Q&A: TD Ameritrade CIO talks up encryption, tiered storage
It turned to encryption after a data tape was lost last year
April 12, 2006 12:00 PM ETComputerworld - Ameritrade completed its acquisition of TD Waterhouse in January to become TD Ameritrade Holding Corp. Just prior to the completion of that acquisition, Ameritrade finished rolling out technology that encrypts all data as it moves from servers to tape backup devices. The encryption effort was a reaction to the companys loss of a data tape with the names of 200,000 clients in April 2005. Jerry Bartlett, CIO at TD Ameritrade, spoke with Computerworld recently about data security and storage management. Excerpts from the interview follow:
When did you complete the tape encryption technology? We completed it in the November and December time frame for the legacy Ameritrade facilities. And were completing it for the combined TD Ameritrade this month.
Was it very difficult? The difficulty was around deciding what we were going to do and how we were going to do it -- not around the implementation itself. In fact, the technology difficulty was really around coordination of the network teams and storage teams. Once we realized that we needed to execute like its any other infrastructure project, we assigned a project manager with a plan coordinating our infrastructure teams. It was all about execution, and were good at execution.
How many encryption appliances from Decru did you deploy? About a dozen.
Do you have any concerns about un-encrypting data for restoration as new tape rev cycles come out? Not really. Were comfortable with the backward-compatibility commitments. We would be concerned if the encryption algorithm were changed from the current AES 256-bit algorithm.
How long did it take to deploy? It took us, to do the legacy Ameritrade, less than 6 months. Based on that experience, it took us less than three months to do the TD Waterhouse side.
How much data do you actually encrypt? In the neighborhood of 30TB per week, including full and incremental backups.
How have the regulators reacted to the decision to encrypt your data? The feedback weve received from [them] is that theyre thrilled about it. So were thrilled about that.
What other types of challenges are you facing? In the storage world in particular, its this whole idea of a formal and automated approach to the whole information life cycle management. We have very well-understood retention rules, but its too manual. As we acquire companies and the obligations of those firms become our obligations -- client data, client e-mails -- thats probably one of the biggest hurdles we have to address. Were just starting to put together a strategy to address it.

> [Excerpted data]
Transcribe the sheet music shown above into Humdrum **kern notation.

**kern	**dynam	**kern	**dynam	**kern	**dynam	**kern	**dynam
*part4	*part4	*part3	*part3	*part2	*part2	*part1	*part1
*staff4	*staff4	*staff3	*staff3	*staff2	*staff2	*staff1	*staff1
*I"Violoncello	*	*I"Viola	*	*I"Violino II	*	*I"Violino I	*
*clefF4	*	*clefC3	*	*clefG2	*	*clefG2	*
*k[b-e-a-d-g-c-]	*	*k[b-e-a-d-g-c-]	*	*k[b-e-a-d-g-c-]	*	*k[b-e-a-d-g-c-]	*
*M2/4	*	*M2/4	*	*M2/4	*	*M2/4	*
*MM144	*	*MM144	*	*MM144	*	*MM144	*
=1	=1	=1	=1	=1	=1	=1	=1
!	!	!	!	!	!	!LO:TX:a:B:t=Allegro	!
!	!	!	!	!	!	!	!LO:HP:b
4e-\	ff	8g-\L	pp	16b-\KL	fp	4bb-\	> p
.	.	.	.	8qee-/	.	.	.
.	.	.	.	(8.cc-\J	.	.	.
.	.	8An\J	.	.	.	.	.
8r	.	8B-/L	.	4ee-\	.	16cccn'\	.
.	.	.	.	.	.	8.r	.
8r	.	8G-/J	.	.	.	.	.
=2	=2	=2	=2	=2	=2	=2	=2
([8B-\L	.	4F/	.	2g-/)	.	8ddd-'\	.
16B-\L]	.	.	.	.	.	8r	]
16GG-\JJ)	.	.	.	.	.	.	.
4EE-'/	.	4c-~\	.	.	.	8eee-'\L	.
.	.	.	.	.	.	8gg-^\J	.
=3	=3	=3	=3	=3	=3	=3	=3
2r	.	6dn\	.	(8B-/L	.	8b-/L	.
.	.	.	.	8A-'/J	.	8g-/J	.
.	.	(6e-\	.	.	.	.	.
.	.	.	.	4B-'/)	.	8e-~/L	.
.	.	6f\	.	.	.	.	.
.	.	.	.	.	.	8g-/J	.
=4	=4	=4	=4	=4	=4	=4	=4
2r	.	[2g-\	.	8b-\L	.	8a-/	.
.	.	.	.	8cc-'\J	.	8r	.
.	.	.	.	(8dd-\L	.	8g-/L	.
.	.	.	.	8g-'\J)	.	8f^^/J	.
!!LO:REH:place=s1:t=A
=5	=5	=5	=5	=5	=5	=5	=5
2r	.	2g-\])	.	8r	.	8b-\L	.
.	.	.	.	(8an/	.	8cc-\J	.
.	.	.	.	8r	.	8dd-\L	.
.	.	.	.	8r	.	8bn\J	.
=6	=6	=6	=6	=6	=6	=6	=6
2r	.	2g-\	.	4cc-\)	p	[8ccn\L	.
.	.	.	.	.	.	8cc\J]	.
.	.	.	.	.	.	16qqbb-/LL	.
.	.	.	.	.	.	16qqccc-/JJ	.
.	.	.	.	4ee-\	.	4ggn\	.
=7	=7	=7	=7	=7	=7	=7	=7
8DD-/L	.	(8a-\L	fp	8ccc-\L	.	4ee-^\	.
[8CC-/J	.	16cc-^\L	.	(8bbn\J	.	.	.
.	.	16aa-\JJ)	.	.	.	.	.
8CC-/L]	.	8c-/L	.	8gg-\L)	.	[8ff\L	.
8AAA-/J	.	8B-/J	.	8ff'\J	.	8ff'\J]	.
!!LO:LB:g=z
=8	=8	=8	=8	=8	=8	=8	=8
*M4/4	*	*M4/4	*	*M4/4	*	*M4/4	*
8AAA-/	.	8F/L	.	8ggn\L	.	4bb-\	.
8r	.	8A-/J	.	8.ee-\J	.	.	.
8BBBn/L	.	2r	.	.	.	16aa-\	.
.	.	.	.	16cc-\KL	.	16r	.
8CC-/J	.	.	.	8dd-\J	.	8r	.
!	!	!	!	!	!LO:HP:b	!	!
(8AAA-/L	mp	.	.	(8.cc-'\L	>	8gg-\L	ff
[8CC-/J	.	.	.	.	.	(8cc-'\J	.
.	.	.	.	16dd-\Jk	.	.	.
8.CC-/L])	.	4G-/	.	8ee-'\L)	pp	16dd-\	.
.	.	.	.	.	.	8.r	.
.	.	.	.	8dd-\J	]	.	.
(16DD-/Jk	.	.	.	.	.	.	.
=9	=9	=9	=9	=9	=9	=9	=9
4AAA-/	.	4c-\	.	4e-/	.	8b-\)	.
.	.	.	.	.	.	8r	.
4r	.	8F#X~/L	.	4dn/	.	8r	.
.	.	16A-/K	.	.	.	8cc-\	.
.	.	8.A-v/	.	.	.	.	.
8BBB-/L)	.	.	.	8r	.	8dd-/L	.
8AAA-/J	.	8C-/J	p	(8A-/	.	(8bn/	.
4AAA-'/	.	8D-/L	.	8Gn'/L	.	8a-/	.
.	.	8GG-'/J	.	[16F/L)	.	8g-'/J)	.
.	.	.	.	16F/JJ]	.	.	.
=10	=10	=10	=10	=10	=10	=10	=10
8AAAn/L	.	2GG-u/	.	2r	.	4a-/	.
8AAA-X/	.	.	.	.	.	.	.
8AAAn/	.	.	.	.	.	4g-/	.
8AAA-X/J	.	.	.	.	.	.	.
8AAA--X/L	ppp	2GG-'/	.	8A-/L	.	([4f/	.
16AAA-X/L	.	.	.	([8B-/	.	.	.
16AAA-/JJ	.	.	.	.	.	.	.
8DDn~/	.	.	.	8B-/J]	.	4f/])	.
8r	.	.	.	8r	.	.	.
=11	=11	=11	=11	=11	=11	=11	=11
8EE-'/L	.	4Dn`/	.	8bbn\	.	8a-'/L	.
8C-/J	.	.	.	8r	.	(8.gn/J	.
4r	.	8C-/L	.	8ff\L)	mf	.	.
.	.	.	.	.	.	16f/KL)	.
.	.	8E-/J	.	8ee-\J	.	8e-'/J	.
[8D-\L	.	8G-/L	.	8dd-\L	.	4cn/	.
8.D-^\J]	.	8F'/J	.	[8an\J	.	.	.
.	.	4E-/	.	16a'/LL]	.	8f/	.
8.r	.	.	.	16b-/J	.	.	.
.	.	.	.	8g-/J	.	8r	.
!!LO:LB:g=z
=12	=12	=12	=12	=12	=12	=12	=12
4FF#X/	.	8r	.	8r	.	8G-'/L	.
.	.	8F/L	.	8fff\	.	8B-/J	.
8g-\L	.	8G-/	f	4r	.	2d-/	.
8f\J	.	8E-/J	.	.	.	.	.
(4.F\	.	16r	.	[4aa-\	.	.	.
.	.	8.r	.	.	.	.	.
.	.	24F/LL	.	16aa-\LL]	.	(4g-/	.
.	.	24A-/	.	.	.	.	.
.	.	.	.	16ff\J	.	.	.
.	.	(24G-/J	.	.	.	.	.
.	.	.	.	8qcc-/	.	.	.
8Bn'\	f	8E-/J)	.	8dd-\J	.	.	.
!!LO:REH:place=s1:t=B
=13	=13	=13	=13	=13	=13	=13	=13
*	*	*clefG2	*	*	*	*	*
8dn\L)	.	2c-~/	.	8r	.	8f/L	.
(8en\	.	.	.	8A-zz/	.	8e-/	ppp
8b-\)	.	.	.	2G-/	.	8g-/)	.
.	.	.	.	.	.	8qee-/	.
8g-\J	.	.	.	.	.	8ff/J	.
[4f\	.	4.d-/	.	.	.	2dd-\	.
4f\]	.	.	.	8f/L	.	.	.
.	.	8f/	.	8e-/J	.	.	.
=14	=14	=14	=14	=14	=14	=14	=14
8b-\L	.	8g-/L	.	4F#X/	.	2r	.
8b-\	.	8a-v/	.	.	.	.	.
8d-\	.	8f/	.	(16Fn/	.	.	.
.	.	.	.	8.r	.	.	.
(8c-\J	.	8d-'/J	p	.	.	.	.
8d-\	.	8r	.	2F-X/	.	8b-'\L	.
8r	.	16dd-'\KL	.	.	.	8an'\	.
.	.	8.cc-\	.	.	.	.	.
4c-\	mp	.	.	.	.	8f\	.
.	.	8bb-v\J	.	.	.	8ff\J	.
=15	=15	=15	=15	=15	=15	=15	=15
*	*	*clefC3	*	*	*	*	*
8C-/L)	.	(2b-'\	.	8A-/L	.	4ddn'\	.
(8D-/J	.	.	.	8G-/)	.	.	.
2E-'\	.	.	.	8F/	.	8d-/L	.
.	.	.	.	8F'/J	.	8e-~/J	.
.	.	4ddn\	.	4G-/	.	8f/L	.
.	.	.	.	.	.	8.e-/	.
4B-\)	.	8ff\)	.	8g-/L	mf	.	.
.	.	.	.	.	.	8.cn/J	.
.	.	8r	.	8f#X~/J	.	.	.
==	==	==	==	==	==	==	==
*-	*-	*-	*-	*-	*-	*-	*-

> [Apply what you read]
**A.** Reproduce the interview word for word between "How many encryption" and "TD Waterhouse side.", inclusive.
**B.** Answer these questions from the interview:
(i) How many encryption appliances from Decru were deployed?
(ii) Roughly how much data is encrypted each week?
(iii) How long did deployment take on the TD Waterhouse side?
The rows play no part in what follows.

> [Answers by item number]
**A.**
How many encryption appliances from Decru did you deploy? About a dozen.
Do you have any concerns about un-encrypting data for restoration as new tape rev cycles come out? Not really. Were comfortable with the backward-compatibility commitments. We would be concerned if the encryption algorithm were changed from the current AES 256-bit algorithm.
How long did it take to deploy? It took us, to do the legacy Ameritrade, less than 6 months. Based on that experience, it took us less than three months to do the TD Waterhouse side.

**B.**
(i) About a dozen.
(ii) About 30TB per week, including full and incremental backups.
(iii) Less than three months.